What is required:
Determine how many lines of the material below contain "ВИДЕО". Report only that figure.

### Listed records ###

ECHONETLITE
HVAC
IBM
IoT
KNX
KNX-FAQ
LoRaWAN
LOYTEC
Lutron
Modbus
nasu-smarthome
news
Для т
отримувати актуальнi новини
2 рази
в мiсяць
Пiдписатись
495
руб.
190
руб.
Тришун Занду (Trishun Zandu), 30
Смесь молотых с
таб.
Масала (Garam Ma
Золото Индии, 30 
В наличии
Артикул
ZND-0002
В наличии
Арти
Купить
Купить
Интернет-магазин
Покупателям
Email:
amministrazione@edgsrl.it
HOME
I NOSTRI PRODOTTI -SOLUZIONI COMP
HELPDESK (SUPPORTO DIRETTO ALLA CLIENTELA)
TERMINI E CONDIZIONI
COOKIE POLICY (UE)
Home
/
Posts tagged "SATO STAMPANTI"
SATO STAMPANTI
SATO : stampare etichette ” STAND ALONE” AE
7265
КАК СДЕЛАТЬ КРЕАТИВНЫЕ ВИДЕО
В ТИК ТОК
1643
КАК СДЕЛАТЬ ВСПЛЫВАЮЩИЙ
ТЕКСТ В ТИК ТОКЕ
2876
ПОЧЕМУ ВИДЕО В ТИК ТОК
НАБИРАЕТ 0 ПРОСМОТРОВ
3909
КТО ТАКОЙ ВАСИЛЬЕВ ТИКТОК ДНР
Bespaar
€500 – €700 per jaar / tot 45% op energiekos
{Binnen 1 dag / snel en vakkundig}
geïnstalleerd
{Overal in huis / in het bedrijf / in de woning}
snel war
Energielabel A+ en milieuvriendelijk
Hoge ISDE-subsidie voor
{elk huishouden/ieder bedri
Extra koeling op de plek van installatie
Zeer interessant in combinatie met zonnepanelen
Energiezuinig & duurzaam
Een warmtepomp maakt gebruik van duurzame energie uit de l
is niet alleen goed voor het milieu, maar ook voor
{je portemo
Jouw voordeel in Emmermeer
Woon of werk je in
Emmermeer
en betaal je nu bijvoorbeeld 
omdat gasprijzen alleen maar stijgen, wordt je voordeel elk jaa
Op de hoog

###

Response to this task:
2